Word Break II

Question

Given a non-empty string s and a dictionary wordDict containing a list of non-empty words, add spaces in s to construct a sentence where each word is a valid dictionary word. You may assume the dictionary does not contain duplicate words.

Return all such possible sentences.

For example, given s = "catsanddog", dict = ["cat", "cats", "and", "sand", "dog"].

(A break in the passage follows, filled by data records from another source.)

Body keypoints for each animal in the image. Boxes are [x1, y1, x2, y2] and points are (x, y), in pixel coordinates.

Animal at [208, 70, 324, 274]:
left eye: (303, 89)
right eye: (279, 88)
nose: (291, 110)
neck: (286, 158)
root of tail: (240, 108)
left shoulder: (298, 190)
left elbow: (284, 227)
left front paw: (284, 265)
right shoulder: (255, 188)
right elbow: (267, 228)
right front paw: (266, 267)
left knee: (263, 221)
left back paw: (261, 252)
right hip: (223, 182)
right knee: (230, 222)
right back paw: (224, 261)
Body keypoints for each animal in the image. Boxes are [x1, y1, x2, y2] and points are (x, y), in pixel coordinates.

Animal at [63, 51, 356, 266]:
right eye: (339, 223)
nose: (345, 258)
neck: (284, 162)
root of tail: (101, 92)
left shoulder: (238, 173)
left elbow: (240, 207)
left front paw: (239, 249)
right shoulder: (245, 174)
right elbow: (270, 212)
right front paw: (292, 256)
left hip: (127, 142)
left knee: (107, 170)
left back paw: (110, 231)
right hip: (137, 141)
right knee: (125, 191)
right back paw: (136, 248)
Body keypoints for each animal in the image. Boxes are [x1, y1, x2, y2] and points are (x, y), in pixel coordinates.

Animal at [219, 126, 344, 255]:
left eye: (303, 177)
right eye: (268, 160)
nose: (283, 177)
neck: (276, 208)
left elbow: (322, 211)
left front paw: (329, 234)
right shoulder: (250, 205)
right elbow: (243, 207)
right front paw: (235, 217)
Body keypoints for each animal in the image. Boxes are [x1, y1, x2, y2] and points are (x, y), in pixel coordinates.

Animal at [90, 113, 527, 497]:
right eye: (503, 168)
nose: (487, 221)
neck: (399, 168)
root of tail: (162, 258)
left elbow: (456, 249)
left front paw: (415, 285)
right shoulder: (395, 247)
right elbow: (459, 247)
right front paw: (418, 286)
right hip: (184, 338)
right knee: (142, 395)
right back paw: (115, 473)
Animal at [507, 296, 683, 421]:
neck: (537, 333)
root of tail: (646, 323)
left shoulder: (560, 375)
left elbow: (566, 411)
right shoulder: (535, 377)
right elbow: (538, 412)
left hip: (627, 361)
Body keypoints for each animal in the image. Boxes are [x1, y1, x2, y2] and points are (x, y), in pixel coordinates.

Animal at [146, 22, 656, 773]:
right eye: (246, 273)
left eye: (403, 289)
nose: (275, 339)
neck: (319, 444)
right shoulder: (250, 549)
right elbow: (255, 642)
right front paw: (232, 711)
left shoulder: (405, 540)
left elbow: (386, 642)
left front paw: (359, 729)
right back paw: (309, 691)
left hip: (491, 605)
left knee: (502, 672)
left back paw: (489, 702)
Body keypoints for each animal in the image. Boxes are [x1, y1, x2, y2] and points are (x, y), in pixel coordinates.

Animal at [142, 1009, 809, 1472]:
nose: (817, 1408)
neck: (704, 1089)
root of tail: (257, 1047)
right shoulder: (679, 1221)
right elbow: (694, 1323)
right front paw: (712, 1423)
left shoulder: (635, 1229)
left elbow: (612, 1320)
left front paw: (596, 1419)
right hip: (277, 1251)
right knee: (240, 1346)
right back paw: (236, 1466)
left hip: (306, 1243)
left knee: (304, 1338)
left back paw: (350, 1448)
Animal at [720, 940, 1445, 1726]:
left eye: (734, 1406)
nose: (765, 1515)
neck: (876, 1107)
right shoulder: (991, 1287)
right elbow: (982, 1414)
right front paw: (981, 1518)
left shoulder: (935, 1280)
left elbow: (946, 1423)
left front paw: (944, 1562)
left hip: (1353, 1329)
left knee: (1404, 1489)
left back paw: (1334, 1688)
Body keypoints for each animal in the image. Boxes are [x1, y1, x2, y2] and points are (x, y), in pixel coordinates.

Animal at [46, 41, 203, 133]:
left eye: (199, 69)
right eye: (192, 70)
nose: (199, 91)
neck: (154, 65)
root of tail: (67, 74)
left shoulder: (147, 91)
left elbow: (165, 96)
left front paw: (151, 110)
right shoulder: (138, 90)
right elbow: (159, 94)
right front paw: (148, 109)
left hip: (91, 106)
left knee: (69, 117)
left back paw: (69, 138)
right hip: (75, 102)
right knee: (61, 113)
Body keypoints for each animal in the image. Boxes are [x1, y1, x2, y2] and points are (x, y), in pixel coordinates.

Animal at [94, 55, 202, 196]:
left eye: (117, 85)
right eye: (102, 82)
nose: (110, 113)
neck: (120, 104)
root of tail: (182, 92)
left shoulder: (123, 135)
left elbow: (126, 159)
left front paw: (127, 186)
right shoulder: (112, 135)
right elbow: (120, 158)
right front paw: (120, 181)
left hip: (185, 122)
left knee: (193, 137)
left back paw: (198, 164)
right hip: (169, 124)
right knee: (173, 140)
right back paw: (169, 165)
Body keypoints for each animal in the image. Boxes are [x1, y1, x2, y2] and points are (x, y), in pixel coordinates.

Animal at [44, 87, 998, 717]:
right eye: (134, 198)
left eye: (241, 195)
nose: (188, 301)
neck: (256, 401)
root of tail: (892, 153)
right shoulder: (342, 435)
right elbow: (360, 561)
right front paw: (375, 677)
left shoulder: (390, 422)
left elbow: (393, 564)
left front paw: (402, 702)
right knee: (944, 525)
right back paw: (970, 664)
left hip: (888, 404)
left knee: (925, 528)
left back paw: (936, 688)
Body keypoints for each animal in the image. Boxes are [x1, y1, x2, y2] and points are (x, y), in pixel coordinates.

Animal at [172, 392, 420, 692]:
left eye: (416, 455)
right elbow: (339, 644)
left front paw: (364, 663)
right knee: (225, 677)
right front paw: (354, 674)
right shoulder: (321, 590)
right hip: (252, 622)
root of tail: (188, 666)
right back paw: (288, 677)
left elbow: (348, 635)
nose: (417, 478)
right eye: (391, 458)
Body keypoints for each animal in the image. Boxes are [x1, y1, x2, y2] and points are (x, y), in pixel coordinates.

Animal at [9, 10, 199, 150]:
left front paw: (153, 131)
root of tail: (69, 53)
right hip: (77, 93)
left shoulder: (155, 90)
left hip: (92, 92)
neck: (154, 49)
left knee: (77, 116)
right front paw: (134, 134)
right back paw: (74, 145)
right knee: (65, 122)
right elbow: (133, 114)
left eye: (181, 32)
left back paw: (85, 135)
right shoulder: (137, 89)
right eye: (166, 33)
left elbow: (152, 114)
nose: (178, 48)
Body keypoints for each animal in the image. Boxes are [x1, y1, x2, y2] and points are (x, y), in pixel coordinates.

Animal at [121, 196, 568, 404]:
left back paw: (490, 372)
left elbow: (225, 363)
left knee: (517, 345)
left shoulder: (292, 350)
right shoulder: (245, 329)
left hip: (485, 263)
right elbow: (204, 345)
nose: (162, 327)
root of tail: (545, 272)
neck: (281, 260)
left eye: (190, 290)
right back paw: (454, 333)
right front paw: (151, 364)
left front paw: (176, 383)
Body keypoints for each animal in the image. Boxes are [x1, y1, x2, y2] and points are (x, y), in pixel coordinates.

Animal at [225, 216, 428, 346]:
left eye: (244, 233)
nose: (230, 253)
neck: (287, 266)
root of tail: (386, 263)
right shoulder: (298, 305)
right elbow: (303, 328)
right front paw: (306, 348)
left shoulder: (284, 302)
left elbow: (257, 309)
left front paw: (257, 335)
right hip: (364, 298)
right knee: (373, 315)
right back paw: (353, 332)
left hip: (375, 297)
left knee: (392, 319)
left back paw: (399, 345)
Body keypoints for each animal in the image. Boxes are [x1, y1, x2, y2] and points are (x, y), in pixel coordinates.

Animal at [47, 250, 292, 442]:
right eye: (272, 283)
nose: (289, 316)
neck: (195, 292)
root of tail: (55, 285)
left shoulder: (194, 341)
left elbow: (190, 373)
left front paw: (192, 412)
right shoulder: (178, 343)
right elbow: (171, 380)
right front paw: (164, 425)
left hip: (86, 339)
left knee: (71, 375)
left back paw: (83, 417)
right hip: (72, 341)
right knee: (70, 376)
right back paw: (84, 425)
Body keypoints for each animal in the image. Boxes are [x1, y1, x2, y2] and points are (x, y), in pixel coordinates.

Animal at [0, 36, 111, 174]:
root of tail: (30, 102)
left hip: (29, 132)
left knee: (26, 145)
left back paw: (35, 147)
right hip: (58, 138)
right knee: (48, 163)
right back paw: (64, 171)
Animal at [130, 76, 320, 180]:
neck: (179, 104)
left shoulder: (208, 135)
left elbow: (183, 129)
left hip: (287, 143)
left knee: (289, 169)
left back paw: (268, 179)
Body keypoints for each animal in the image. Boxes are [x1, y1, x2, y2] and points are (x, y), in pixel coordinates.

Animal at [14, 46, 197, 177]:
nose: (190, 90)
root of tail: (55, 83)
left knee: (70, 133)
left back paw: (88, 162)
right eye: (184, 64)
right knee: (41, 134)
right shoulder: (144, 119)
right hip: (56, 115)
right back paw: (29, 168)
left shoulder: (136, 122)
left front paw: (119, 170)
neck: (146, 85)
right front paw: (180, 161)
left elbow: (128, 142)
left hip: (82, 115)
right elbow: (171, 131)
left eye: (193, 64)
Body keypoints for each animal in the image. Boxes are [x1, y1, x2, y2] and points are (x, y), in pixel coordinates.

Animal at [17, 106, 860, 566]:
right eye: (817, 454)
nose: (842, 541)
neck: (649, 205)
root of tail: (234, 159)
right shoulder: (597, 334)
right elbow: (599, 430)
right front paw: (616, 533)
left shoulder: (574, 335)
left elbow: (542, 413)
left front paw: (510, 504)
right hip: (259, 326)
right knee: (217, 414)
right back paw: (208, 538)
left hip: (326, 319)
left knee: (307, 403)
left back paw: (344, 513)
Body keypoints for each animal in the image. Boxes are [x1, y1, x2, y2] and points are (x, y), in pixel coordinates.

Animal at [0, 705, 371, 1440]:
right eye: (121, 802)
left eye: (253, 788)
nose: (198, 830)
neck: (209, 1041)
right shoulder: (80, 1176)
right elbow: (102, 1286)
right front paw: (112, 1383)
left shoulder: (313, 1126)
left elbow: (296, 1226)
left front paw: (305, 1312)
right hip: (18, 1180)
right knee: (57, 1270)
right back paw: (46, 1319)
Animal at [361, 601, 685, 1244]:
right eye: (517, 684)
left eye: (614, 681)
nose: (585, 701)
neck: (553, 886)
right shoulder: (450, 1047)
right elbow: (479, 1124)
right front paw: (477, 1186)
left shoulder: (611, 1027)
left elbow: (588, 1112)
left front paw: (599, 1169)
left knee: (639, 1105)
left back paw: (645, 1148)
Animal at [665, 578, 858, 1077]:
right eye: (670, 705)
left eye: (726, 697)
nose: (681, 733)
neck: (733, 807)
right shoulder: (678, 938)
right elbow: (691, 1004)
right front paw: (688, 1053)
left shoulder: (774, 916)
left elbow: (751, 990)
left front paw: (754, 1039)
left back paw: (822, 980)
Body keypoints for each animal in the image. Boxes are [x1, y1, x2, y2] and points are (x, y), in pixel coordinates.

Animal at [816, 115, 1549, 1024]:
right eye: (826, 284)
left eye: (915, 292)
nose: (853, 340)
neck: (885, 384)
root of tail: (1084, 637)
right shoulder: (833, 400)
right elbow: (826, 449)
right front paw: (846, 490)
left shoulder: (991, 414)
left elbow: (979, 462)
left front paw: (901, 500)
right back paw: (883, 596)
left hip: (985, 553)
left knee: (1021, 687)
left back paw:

A solution is ["cats and dog", "cat sand dog"].

Tags

• Backtracking
• Dynamic Programming

Thought

The solution is similar to the problem Word Break. Here, we need to use the dynamic programming table to track the divisible indices during the loop and skip the unnecessary forks during the backtracking. Otherwise, the code will cause TLE.

Code

class Solution(object):
    def dpSolver(self, s, wordDict):
        dp = [False for _ in xrange(len(s) + 1)]
        dp[0] = True
        for i in xrange(1, len(s) + 1):
            for j in xrange(i):
                if dp[j] and s[j:i] in wordDict:
                    dp[i] = True
                    break
        return dp

    def wordBreak(self, s, wordDict):
        """
        :type s: str
        :type wordDict: List[str]
        :rtype: List[str]
        """

        def dfs(validSentence, index):
            if index == len(s):
                res.append(" ".join(validSentence))
            for i in xrange(index + 1, len(s) + 1):
                if dp[i] is False:
                    continue
                if s[index: i] in wordDict:
                    dfs(validSentence + [s[index: i]], i)

        dp = self.dpSolver(s, wordDict)
        if dp[-1] is False:
            return []
        res = []
        dfs([], 0)
        return res